Segment Start: Document text

WWTDD on the Blog

Back in 2008, Qloud got acquired by BuzzMedia and Toby and I were assigned to running the product and engineering divisions of the company.  Buzz owned at the time around 50 blogs around music and celebrities such as Stereogum and TheSuperficial. I wasn’t that familiar with many of the blogs, but i quickly realized that some of them were really good and pretty funny.  

Probably my favorite of the bunch was a blog called WWTDD which stands for “What Would Tyler Durden Do” which is named after the main character in Flight Club.  The site is not what you would call an example of journalistic excellence. He would post a picture of a celebrity – often a very good looking woman – and usually make fun of her.  The difference here is that he’d do it in a really funny and clever way.  He did this all day, every day, 365 days a year.  It was sort of incredible. 

I’m writing about this because the writer of WWTDD wrote a blog post yesterday that the days of doing what he does are over. He doesn’t think it works anymore.  He writes: 

When I wrote Superficial and then co-created Tyler, there were like 3 other sites (Pink is the new Blog, Perez, called Page 666 at the time, and Defamer). Now every dickhead who’s ever gotten an “LOL” on a message board thinks he can write a website, and almost every single one follows that exact model that I created.

And it does not work anymore. It simply does not. It’s 2013 and that old shit is not good enough. I know what to do and I have been begging to change things. It’s frustrating, and I apologize to people who read the page as I got more and more bored and annoyed.

Unfortunately he doesn’t say what the new model is but he implies that it’s coming. I really quite curious. I guess we’ll just have to wait and see.

Segment End: Document text

*Apply what you read*.
A – Rewrite the WWTDD post starting with "I’m writing about" and going on through "that I created.", putting "forum" wherever "message board" appears.
B – Sum up the WWTDD post in two sentences.
C – Extend the WWTDD post past its final sentence.
The records have nothing to do with the WWTDD post.

Segment Start: Supplied data

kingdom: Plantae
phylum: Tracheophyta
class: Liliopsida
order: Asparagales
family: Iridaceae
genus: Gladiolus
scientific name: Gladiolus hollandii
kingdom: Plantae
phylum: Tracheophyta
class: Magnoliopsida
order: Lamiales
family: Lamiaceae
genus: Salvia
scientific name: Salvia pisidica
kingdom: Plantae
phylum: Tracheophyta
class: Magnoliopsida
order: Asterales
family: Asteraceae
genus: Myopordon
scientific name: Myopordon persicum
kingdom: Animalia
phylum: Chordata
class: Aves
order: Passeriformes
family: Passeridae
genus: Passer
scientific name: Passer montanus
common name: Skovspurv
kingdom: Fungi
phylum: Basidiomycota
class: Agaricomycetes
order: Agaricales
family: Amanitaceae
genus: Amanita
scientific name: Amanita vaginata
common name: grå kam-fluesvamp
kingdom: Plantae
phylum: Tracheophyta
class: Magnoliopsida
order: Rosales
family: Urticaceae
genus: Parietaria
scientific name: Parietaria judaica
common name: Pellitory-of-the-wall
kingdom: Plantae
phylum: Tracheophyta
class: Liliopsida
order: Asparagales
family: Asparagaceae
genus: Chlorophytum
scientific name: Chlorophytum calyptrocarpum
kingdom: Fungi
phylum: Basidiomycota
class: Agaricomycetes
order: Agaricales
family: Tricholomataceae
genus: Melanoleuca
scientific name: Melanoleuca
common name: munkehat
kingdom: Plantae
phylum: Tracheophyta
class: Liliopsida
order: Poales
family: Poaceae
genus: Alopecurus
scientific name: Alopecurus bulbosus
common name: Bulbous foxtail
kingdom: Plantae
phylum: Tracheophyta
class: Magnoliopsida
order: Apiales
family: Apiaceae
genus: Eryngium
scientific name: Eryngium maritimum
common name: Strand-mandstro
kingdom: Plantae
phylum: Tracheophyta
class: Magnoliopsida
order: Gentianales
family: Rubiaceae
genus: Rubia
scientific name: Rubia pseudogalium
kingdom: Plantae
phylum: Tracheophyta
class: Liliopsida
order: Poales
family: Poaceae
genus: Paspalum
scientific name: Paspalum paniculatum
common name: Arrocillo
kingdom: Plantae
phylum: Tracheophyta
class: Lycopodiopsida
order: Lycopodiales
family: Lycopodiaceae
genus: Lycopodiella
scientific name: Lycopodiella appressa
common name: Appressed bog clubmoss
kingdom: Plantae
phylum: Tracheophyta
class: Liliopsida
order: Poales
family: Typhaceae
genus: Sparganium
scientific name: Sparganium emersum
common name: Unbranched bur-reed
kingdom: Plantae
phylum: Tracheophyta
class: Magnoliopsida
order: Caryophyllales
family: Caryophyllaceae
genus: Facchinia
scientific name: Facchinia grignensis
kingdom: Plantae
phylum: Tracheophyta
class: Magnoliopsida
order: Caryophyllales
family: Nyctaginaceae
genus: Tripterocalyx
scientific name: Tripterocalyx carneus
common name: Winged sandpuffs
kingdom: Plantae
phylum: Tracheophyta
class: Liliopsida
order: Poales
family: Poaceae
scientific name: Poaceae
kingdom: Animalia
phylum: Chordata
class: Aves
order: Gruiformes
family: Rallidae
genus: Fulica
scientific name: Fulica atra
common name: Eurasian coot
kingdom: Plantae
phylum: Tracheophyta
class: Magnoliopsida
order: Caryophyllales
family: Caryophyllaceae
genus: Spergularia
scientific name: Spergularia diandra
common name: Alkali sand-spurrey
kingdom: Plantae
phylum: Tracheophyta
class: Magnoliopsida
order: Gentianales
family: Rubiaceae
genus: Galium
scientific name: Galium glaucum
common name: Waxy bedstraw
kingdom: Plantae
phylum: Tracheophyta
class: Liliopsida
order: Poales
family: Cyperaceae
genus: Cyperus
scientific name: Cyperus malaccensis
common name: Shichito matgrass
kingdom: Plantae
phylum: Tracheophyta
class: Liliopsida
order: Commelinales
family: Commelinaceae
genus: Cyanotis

Segment End: Supplied data

*Written answers*.
A –
I’m writing about this because the writer of WWTDD wrote a blog post yesterday that the days of doing what he does are over. He doesn’t think it works anymore.  He writes: 

When I wrote Superficial and then co-created Tyler, there were like 3 other sites (Pink is the new Blog, Perez, called Page 666 at the time, and Defamer). Now every dickhead who’s ever gotten an “LOL” on a forum thinks he can write a website, and almost every single one follows that exact model that I created.

B – After BuzzMedia acquired Qloud in 2008, the author helped run its product and engineering divisions and came to favor WWTDD, a blog that mocked celebrities in a funny, clever way every day of the year. The blog's writer has since posted that this model no longer works in 2013 because almost every new site copies it, and he implies that a new approach is coming without saying what it is.

C –
Why Newspapers Will be Dead Soon

Read this post this morning by a former editor of the Chicago Times.  He writes: 

Several years ago, the Washington Post convened a series of focus groups to learn why most individuals under the age of 45 did not subscribe to the newspaper. It’s not that people didn’t like the Post, reported the American Journalism Review in an article describing the research project in 2005. The problem was that the respondents – many of whom happily consumed news on digital devices – drew the line at piles of old newspapers cluttering up their lives.  According to a Post executive quoted by the AJR, more than one respondent declared: “I don’t want that hulking thing in my house.” 

Totally true. I don’t want the actual paper showing up every day and creating another task for me to do.  I’d rather just read it somewhere and then forget about it.   A few other facts listed that i thought were interesting:

  • Print newspaper readership ranged from 16% of forty-somethings to only 6% of those in their twenties (survey by Pew).  By contrast, Pew found that 30% of Americans aged 50-64 and 48% of those over the age of 65 had read a newspaper on the prior day.
  • Pew found that only 29% of the American population read a newspaper in 2012, as compared with 56% in 1991 – the first time researchers asked the question.

The newspaper is totally dead.  People like me and my age are not reading it at all. The USA Today given to me at the hotel is totally ignored.  This is part of a general trend of things we like as stated by Mary Meeker in this 2012 report.  Such as: 

  • We don’t want to own CDs, haul around books, buy cars, carry cash, or do our own chores  
  • We will use smartphones to buy, borrow or steal media
  • We will rent shared cars at home or book shared rooms when traveling
  • We will hire people to buy groceries or cut the grass
  • We will use apps from Starbuck’s and Target to pay for lattes or redeem coupons.  
  • We prefer short-term gigs that allow us to arrange work around ours lives, rather than arrange their lives around our work. 

This isn’t 100% true for everyone, but it’s not not far off

My Fav Stuff: Tech Tools and People I Follow

I re-posted an interview last week that I did for KillerStartups.  That one was all about Kapost.  Here’s the 2nd half of that interview that’s more personal stuff.  I never get a chance to write about this stuff on Loo.me so i thought i’d share.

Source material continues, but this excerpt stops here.